Massage with a powder of chandana is advisable during this ritu and measures like vamana and nasya can be undertaken during this time of the year.

Grishma: The strength is less and vata dosha is on the rise in this season. Cool and sweet foods are good for consumption. Fluid intake, especially the consumption of water should be increased during this ritu. Pungent, sour and warm (ushna) foods should be avoided in this season. Buttery, spicy, salty and strong-smelling foods should also be avoided.

The application of sandalwood or other aromatic pastes is advisable during this ritu. Alcohol intake should be avoided. It is good to get more sleep and avoid excessive exercise during this time of the year.

Varsha: The strength is less and vata and pitta doshas are on the rise. The digestive fire is reduced. All three doshas may rise during this season, which is why foods that soothe doshas and those that improve digestion should be consumed during this ritu. Tarty and salty foods are good for consumption during this season. Old barley, rice and wheat should be included in the diet for this season. It is advisable to drink boiled water and veggie soups and herbal teas can be included in the diet. Foods that are difficult to digest, should be avoided during the varsha ritu.

An oil massage after bath is advisable during this season. It is advisable to undertake basti as a measure for evacuation, during this ritu.

Sharad: During this time of the year, vata dosha may reduce but pitta dosha increases and the movement of agni increases. Foods with sweet and sharp tastes are good for consumption. Wheat and green gram should be incorporated into the diet. Bitter, sweet, astringent and hot foods should be avoided. High fat foods, oils and fish should also be avoided.

It is said that during this season, one should eat only when hungry. Water used for drinking and bathing should be purified with sunrays during the day and with moon rays during the night. Exposure to moonlight in the first 3 hours of the night during this ritu, is believed to be good for health. Procedures like virechana and rakta mokshana are recommended during this season.
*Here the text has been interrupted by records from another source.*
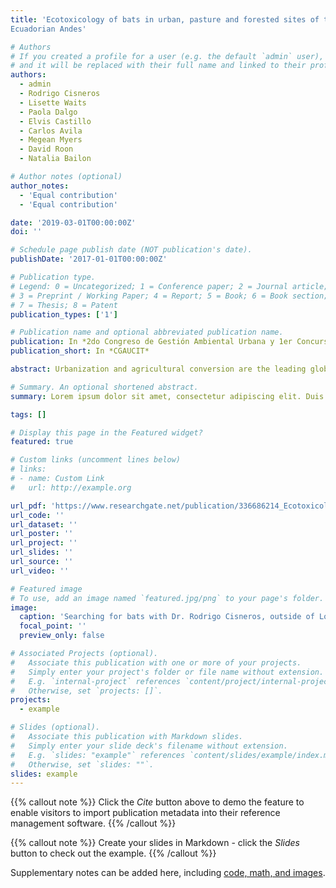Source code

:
 ```yaml
---
title: 'Ecotoxicology of bats in urban, pasture and forested sites of the southern
Ecuadorian Andes'

# Authors
# If you created a profile for a user (e.g. the default `admin` user), write the username (folder name) here
# and it will be replaced with their full name and linked to their profile.
authors:
  - admin
  - Rodrigo Cisneros
  - Lisette Waits
  - Paola Dalgo
  - Elvis Castillo
  - Carlos Avila
  - Megean Myers
  - David Roon
  - Natalia Bailon

# Author notes (optional)
author_notes:
  - 'Equal contribution'
  - 'Equal contribution'

date: '2019-03-01T00:00:00Z'
doi: ''

# Schedule page publish date (NOT publication's date).
publishDate: '2017-01-01T00:00:00Z'

# Publication type.
# Legend: 0 = Uncategorized; 1 = Conference paper; 2 = Journal article;
# 3 = Preprint / Working Paper; 4 = Report; 5 = Book; 6 = Book section;
# 7 = Thesis; 8 = Patent
publication_types: ['1']

# Publication name and optional abbreviated publication name.
publication: In *2do Congreso de Gestión Ambiental Urbana y 1er Concurso de Innovaciones Tecnológicas*
publication_short: In *CGAUCIT*

abstract: Urbanization and agricultural conversion are the leading global causes of deforestation and biodiversity loss. Latin America is the second most urbanized region in the world with 80% of people living in cities. Agricultural conversion is the main driver of the deforestation in tropical and subtropical countries accounting for 80% of deforestation from 2000-2010. This habitat alteration can lead to bioaccumulation of pollutants and other toxins that are harmful to humans and other species. For example, toxins leeched into the ecosystem from agriculture and urbanization that have been shown to degrade red and white blood cells and create primary physiological responses such as DNA damage. Insectivorous bats can be valuable bioindicators of human health risks because these species are at the same trophic level in the food chains as humans. The goal of this research was to evaluate whether urbanization and conversion of land to pasture was negatively affecting the physiology of bats within the Southern Ecuadorian Andes. Our study area was in the Zamora watershed near the city of Loja, and bats were captured by mist netting at 12 stream-catchments: three forest sites, three forest-pasture sites, three pasture sites, and three urban sites. Blood samples were collected from 20 bats for genotoxicology analysis. Genotoxic effects were measured using a micronucleus test. Preliminarily we found high levels of DNA damage in bats captured in urban, forest-pasture, and pasture sites compared to bats captured in forested areas. We also found the highest levels of DNA damage in insectivorous bats, this could be explained by the bioaccumulation of pollutants in the insects. This research provides valuable baseline data on the toxicological effects of land conversion on the overall health of bat populations, as well as identify regions with high levels of bioaccumulation that may also pose a risk to human health.

# Summary. An optional shortened abstract.
summary: Lorem ipsum dolor sit amet, consectetur adipiscing elit. Duis posuere tellus ac convallis placerat. Proin tincidunt magna sed ex sollicitudin condimentum.

tags: []

# Display this page in the Featured widget?
featured: true

# Custom links (uncomment lines below)
# links:
# - name: Custom Link
#   url: http://example.org

url_pdf: 'https://www.researchgate.net/publication/336686214_Ecotoxicology_of_bats_in_urban_pasture_and_forested_sites_of_the_southern_Ecuadorian_Andes'
url_code: ''
url_dataset: ''
url_poster: ''
url_project: ''
url_slides: ''
url_source: ''
url_video: ''

# Featured image
# To use, add an image named `featured.jpg/png` to your page's folder.
image:
  caption: 'Searching for bats with Dr. Rodrigo Cisneros, outside of Loja, Ecuador.'
  focal_point: ''
  preview_only: false

# Associated Projects (optional).
#   Associate this publication with one or more of your projects.
#   Simply enter your project's folder or file name without extension.
#   E.g. `internal-project` references `content/project/internal-project/index.md`.
#   Otherwise, set `projects: []`.
projects:
  - example

# Slides (optional).
#   Associate this publication with Markdown slides.
#   Simply enter your slide deck's filename without extension.
#   E.g. `slides: "example"` references `content/slides/example/index.md`.
#   Otherwise, set `slides: ""`.
slides: example
---
```


{{% callout note %}}
Click the _Cite_ button above to demo the feature to enable visitors to import publication metadata into their reference management software.
{{% /callout %}}

{{% callout note %}}
Create your slides in Markdown - click the _Slides_ button to check out the example.
{{% /callout %}}

Supplementary notes can be added here, including [code, math, and images](https://wowchemy.com/docs/writing-markdown-latex/).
Hemant: The movement of agni increases and the strength and energy levels are high during this season. Sweet, salty and tarty foods are good for consumption during this ritu. It is advisable to include new rice and green gram, fats, milk, meats, sugarcane and sesame in the diet. Foods that increase the vata dosha should be avoided. Consuming cold drinks is not advisable in this ritu. Nutrient-rich foods are advisable for consumption. Fasting should be avoided during this season.
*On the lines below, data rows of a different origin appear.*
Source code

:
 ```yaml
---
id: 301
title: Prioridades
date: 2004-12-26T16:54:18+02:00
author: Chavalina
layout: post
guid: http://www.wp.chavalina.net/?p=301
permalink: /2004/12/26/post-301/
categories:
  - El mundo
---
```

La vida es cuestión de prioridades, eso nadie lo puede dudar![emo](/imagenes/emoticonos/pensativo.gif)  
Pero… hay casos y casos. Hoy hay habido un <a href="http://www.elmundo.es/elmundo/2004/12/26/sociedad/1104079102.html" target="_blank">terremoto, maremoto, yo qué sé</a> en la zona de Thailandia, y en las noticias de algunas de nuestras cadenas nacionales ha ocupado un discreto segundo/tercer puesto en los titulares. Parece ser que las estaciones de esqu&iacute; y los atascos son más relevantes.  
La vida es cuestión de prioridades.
As a part of the lifestyle ideal for this season, use of warm water, daily exercise and body and head massage are recommended. The application of Agaru on the body and sunbathing is considered to be good if taken up in this ritu.

A basic principle of eating as per seasons is to consume what grows during that time of the year. The other rule is to follow a diet that restores the imbalance of doshas that may be created during each season based on the weather then. Accordingly, foods of certain tastes are recommended for certain seasons. The other golden rule for ritucharya or eating as per seasons is to know how our digestive capacity increases or decreases during each ritu and alter our diet accordingly. Along with a diet that suits each season, a lifestyle that’s most conducive to the weather should also be adopted. Ritucharya is a great example of how Ayurveda experts of the olden times designed a diet and lifestyle regimen that changes based on the seasons, with the purpose of preventing disease and the attaining overall well-being.

With changing times, people stopped following a disciplined diet regime. Under the pretext of living a busy life, people started consuming ‘instant’, processed and fast foods almost daily, and due to modern agricultural practices, all vegetables and fruits started being cultivated in all seasons. This brought about a deterioration in the nutritional quality of food and thereby the health of the population declined. So, it’s high time we go back to our age-old Ayurvedic practices like Ritucharya, so as to imbibe discipline within us and achieve holistic health.

Note: The procedures prescribed for each ritu should be undertaken only after consulting an expert in the field. If you have any underlying health condition, it is necessary to talk to your doctor before changing your diet.